Is there a way to do this?

Thanks.

If you don't want to use you assets for 2-3 years and are also not receiving pension or SS for those years, go to the Not Retired? tab and input the year that you want to start using your assets.

The last part doesn't make sense... if you run it for less years, all else being equal your success rate should go up, not down. If I run the default the success rate is 95% and if I change the years from 30 to 25 then the success rate is 98.4%.
 
It still isn't clear to me what spending model you are trying to simulate. Do you plan to increase your real spending in a few years, or keep it constant?

Money is fungible.
 
Dh and I are fortunate to each have a pension and dh gets social security. We also have an IRA.

I’d like to run FIRECalc for the 30 years, but not start accessing our assets for 2-3 years.

I’m not quite sure how to do this, or if I even can do this. I tried just starting our retirement later and running it for less years, but my percentage of success went down versus just accessing it right away.

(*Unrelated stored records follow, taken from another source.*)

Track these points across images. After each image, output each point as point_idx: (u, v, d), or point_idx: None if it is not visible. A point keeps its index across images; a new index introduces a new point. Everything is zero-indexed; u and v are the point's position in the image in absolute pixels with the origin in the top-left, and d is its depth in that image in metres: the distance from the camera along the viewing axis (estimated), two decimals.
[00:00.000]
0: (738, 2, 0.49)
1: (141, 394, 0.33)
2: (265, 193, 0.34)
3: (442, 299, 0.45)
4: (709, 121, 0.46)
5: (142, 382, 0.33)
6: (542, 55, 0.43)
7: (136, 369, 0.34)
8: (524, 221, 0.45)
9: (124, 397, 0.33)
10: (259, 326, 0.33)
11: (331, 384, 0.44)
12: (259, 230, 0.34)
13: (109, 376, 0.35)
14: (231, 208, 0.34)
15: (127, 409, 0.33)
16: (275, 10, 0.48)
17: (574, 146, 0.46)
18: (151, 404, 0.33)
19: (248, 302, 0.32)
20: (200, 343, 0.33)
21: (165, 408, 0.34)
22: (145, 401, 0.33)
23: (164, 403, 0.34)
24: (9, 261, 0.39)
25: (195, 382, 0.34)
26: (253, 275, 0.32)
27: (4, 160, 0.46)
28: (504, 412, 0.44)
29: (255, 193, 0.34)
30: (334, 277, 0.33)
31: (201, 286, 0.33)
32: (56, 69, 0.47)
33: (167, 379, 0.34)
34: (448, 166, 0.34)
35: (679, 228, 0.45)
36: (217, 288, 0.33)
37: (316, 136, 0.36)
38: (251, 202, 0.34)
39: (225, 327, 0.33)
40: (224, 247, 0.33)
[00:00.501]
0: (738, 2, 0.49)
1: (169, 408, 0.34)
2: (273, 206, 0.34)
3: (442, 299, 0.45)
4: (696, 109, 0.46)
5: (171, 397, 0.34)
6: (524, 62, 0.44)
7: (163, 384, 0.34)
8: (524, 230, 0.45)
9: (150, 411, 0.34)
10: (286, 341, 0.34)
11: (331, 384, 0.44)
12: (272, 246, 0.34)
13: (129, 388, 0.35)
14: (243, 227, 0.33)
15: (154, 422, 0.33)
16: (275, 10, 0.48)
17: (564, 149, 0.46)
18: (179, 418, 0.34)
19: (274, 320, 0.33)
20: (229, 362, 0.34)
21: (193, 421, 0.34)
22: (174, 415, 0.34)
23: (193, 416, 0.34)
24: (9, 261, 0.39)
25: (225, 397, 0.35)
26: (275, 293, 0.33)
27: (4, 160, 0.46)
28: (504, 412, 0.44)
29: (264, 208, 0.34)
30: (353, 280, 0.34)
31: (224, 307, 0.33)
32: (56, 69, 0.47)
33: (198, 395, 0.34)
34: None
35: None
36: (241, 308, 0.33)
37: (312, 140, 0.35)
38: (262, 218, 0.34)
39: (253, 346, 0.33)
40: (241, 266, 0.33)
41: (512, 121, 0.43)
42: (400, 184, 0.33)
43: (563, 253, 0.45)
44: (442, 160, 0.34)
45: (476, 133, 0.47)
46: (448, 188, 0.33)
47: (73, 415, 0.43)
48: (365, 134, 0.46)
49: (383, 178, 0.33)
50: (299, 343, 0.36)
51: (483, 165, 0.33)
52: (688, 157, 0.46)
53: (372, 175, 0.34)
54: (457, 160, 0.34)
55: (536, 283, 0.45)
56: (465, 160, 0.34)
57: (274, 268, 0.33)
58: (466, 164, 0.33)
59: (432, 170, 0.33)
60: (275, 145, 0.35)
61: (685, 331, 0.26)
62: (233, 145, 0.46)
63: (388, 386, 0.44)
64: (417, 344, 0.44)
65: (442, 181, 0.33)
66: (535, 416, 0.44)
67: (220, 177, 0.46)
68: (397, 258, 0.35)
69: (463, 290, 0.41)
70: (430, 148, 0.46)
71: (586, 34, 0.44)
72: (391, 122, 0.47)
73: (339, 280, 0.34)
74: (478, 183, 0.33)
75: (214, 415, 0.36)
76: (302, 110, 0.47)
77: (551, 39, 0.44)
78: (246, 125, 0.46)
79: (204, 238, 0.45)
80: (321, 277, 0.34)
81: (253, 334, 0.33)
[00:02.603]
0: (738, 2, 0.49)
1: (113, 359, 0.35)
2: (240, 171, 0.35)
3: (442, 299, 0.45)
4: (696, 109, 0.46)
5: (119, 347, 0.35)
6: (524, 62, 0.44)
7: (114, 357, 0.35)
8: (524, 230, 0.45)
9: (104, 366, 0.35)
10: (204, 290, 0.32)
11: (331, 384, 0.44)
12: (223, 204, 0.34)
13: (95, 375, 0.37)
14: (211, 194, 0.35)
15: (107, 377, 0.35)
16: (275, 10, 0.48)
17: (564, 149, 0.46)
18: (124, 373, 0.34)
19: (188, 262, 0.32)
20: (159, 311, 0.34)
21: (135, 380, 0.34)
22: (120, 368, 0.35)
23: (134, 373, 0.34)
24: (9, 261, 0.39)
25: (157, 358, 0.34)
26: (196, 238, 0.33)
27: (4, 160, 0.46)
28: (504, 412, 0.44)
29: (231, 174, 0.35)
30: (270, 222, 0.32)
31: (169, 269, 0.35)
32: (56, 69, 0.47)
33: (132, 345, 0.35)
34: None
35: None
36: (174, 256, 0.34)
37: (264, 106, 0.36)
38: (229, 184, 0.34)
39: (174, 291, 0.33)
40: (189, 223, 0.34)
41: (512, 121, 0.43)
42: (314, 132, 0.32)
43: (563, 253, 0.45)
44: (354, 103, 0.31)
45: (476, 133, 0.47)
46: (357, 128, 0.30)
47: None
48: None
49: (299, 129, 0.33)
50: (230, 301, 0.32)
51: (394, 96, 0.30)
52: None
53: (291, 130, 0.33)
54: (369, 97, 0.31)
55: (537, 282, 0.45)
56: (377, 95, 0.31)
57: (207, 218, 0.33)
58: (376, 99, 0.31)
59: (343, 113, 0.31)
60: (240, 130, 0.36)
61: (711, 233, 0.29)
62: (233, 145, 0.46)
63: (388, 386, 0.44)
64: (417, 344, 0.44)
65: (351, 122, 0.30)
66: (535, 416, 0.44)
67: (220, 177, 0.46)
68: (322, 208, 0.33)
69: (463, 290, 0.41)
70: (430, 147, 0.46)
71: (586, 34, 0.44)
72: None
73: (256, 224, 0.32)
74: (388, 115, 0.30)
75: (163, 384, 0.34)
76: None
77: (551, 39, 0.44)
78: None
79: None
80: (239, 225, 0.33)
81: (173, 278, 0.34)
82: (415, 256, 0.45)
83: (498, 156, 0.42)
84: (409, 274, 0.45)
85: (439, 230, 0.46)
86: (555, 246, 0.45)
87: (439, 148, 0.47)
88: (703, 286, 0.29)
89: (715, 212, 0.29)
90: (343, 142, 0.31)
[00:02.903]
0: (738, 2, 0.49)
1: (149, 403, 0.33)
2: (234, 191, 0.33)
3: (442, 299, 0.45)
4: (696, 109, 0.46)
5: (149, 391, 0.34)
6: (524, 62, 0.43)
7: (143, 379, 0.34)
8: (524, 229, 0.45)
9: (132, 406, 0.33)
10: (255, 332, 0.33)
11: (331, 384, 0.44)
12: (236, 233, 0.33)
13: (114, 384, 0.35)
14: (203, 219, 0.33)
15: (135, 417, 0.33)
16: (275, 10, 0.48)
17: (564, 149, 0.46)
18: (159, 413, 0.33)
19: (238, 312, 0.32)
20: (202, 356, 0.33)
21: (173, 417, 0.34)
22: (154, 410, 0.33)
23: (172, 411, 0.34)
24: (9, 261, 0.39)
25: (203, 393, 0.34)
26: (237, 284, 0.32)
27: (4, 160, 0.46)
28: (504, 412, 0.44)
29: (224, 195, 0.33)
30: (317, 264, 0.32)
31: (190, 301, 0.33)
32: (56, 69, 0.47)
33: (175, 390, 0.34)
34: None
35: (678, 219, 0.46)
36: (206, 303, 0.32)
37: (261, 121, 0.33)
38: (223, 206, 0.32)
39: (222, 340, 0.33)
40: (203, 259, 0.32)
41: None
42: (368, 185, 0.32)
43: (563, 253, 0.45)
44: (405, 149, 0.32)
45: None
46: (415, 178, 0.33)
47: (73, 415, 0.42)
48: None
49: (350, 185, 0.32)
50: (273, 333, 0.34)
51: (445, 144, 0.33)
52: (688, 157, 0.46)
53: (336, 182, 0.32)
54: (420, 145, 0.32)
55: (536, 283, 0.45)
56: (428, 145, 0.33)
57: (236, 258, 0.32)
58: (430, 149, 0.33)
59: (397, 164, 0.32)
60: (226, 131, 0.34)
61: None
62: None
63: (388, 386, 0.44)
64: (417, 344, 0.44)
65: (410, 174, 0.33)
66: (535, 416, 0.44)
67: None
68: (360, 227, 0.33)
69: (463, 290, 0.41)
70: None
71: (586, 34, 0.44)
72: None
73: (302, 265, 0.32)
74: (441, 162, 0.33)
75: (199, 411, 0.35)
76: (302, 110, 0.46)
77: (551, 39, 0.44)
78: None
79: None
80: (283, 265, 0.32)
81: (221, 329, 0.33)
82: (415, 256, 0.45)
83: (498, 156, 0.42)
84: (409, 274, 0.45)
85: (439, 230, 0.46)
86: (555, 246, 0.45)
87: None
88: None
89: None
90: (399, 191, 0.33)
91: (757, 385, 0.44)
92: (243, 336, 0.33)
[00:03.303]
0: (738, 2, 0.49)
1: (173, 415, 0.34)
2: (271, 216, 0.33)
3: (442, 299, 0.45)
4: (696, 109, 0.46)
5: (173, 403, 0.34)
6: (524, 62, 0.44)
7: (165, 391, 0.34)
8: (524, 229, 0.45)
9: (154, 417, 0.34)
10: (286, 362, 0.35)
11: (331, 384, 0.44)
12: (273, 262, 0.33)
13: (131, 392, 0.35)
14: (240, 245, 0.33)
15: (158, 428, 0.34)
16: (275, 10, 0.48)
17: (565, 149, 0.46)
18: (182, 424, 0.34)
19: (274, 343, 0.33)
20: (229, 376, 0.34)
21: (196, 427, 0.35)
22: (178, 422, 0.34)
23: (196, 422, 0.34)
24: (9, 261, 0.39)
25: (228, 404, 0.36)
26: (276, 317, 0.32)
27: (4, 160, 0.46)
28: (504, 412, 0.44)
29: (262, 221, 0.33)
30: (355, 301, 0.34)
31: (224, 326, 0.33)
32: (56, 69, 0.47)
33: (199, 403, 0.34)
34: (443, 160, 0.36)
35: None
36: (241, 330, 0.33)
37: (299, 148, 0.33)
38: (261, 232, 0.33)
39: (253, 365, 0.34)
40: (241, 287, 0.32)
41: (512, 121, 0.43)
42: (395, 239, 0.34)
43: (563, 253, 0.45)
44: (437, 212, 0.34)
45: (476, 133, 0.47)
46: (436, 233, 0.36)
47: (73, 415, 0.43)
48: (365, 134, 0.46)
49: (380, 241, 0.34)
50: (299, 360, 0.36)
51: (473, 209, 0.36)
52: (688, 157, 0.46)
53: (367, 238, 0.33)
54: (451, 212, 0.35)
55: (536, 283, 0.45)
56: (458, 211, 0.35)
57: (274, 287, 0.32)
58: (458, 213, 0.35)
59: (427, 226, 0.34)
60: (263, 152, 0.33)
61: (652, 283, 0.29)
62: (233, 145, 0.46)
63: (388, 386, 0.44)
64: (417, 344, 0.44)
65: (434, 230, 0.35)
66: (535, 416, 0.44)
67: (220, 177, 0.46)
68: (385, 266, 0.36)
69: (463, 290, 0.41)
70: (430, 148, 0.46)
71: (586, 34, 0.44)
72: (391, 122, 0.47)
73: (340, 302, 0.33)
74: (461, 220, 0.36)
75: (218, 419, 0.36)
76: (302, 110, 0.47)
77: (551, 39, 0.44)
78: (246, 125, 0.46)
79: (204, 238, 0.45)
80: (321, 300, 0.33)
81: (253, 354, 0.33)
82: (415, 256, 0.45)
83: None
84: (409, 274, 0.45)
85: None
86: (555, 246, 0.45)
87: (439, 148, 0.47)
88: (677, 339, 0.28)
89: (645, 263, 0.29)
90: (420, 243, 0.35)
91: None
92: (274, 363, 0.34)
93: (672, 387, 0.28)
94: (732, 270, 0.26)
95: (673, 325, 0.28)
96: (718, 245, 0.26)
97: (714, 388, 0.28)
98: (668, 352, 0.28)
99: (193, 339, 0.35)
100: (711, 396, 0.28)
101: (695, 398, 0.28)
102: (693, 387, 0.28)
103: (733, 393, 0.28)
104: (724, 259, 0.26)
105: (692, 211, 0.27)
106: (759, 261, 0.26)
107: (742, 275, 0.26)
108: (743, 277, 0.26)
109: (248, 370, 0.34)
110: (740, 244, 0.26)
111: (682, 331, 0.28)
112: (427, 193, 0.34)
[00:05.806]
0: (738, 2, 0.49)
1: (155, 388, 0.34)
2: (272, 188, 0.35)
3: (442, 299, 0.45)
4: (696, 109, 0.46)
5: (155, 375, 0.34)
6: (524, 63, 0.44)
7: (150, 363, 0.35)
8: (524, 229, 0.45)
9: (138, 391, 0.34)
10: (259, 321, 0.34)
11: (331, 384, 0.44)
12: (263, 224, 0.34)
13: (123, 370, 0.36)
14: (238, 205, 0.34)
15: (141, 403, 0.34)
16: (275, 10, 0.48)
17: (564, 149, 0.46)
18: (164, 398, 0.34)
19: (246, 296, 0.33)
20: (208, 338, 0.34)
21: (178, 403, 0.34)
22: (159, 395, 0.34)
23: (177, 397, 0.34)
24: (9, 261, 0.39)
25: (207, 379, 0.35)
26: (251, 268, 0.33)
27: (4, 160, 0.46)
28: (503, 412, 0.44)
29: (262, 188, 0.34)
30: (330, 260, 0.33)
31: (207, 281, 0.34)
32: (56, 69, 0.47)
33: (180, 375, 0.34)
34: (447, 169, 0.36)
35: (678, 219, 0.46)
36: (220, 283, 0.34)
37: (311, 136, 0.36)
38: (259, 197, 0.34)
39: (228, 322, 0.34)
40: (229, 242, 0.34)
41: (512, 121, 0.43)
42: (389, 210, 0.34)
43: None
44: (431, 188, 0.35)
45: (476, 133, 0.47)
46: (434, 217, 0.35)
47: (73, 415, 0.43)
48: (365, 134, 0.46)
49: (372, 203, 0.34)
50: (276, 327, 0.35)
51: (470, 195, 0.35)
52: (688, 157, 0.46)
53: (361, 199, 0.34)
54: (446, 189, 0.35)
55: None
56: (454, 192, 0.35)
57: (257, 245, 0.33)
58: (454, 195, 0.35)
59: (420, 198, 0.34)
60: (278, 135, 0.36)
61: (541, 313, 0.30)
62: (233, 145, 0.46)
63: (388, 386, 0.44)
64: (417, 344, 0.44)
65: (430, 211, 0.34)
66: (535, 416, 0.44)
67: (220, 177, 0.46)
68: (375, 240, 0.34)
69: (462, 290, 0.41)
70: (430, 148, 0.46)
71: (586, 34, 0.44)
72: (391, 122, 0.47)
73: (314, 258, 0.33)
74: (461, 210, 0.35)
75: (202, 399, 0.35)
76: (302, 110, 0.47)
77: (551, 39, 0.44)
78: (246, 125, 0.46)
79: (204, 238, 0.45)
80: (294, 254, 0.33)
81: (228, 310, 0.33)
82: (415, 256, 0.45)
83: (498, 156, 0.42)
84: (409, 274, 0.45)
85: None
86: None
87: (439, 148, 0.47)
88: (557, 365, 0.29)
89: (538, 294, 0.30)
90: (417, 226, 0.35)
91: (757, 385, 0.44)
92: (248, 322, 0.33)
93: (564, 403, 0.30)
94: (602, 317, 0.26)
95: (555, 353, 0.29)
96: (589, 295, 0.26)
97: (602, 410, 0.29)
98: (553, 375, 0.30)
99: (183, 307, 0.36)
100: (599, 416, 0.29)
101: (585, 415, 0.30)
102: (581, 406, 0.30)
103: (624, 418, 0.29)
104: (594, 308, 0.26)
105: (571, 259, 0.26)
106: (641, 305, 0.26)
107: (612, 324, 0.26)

You may also want to try the Flexible Retirement Planner. I prefer the downloadable version.

https://www.flexibleretirementplanner.com/wp/download/

We're in a similar situation, though a bit different than you. We'll live off of my wife's pension and our savings until we can start drawing SS. Then we won't need our savings for regular expenses anymore. This is all easy to model in FRP, and makes it easy to test things like how long to wait to take social security.